El miércoles pasado, el Congreso de la Unión tomó una decisión histórica al aprobar la propuesta de la Presidenta de la República para incrementar aranceles a productos provenientes de países con los que México no mantiene tratados comerciales. Aunque la titular del Poder Ejecutivo tiene la facultad de modificar aranceles de manera unilateral, este proceso se envió al legislativo para su análisis y discusión, lo que permitió un diálogo constructivo con diversas industrias afectadas.
Esto implica un aumento en los aranceles que oscila entre el 10% y el 50% para cerca de 1,460 fracciones arancelarias. Afectará principalmente a bienes importados de países asiáticos, que han competido deslealmente con productos locales, poniendo en riesgo a sectores estratégicos como el textil, calzado, juguetes, acero, automotriz y electrodomésticos. En este contexto, la balanza comercial con China resulta abrumadora, con cifras que revelan que por cada dólar exportado a ese país, México importa aproximadamente doce. Esta tendencia es claramente insostenible.

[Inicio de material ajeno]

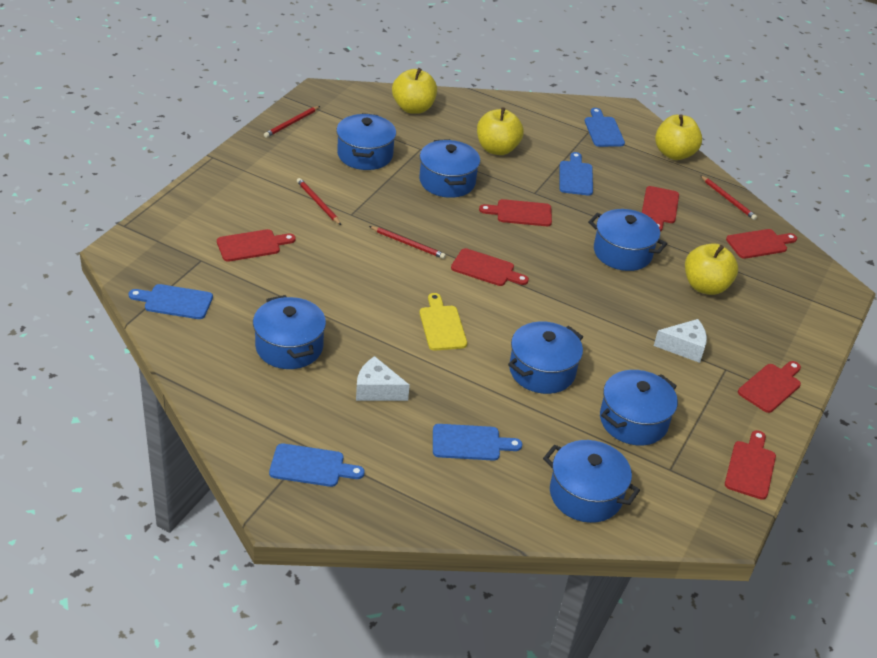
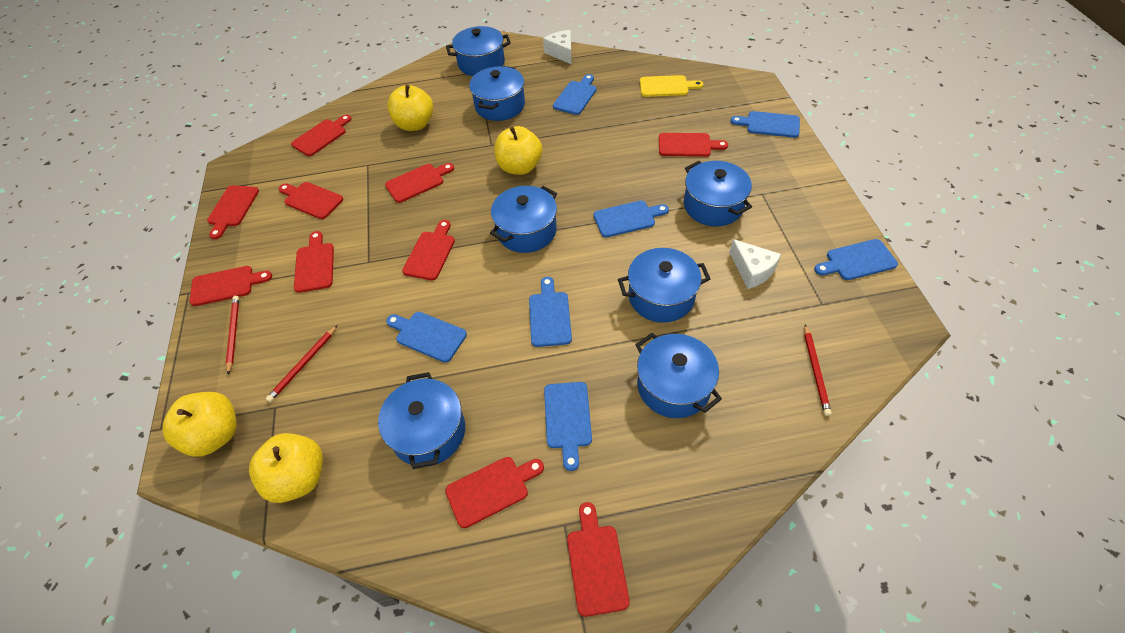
blue cutting board: 5 -> 7
red cutting board: 7 -> 10
red pencil: 4 -> 3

Los especialistas estiman que las nuevas medidas arancelarias, acompañadas de otras políticas industriales, ayudarán a preservar alrededor de 350,000 empleos en las industrias más afectadas por estas importaciones masivas. La elección es clara: proteger a estos sectores es fundamental para mantener sus operaciones y su capacidad para generar empleo en el país.
El indicador de consumo privado del INEGI refleja que entre septiembre de 2024 y agosto de 2025 hubo un incremento del 2.1% en el consumo total. Sin embargo, el gasto en bienes importados se disparó en un 9%, mientras que el consumo de productos nacionales disminuyó en un 0.3%. Esta realidad pone de relieve que el mayor poder adquisitivo de las familias mexicanas no está transformándose en un motor para la economía nacional. Este fenómeno se ha intensificado desde 2021, coincidiendo con un aumento de productos asiáticos en el mercado.
En un escenario global caracterizado por cambios en las estrategias comerciales y un creciente proteccionismo, muchos países están adoptando medidas que hace años habrían considerado impensables. Este nuevo entorno obliga a México a implementar estrategias que, en épocas más estables, quizás no se habrían contemplado. El objetivo principal es situar a nuestras industrias en una posición más favorable, preservando empleos y fortaleciendo capacidades productivas.
Resulta esencial no solo proteger, sino también fortalecer la capacidad manufacturera que se ha construido durante décadas de inversión y capacitación. Las nuevas políticas arancelarias deben ir acompañadas de un sólido plan industrial que contemple financiamiento, comercialización, formación de talento y simplificación regulatoria. También es vital fomentar sectores con alto potencial exportador, como la industria farmacéutica y la electrónica.
Un aspecto central de la estrategia recientemente aprobada es su flexibilidad. Esto permitirá al gobierno ajustar los aranceles y adaptarse a condiciones globales cambiantes, corrigiendo disrupciones y aprovechando nuevas oportunidades. En un mundo cada vez más volátil, esta adaptabilidad resulta fundamental para maximizar beneficios y evitar efectos indeseados.
Es importante recordar que la política industrial no es una ciencia exacta y siempre conlleva incertidumbres. Sin embargo, actuar y ajustarse en tiempo real es preferible a la inacción, especialmente en un entorno global que cambia rápidamente.
La orientación económica de México continuará enfocándose en Norteamérica, donde se presentan oportunidades significativas de integración, pero también se deben explorar vínculos sólidos con Europa, América Latina y naciones como Japón y Corea. Con respecto a China y otros países asiáticos, la meta debe ser desarrollar relaciones comerciales equilibradas que permitan aprovechar su tecnología, sin comprometer la viabilidad de la producción nacional.
Al final, la clave está en posicionar a México de manera estratégica en el escenario global, fortaleciendo nuestras ventajas competitivas y, sobre todo, nuestro potencial de empleo.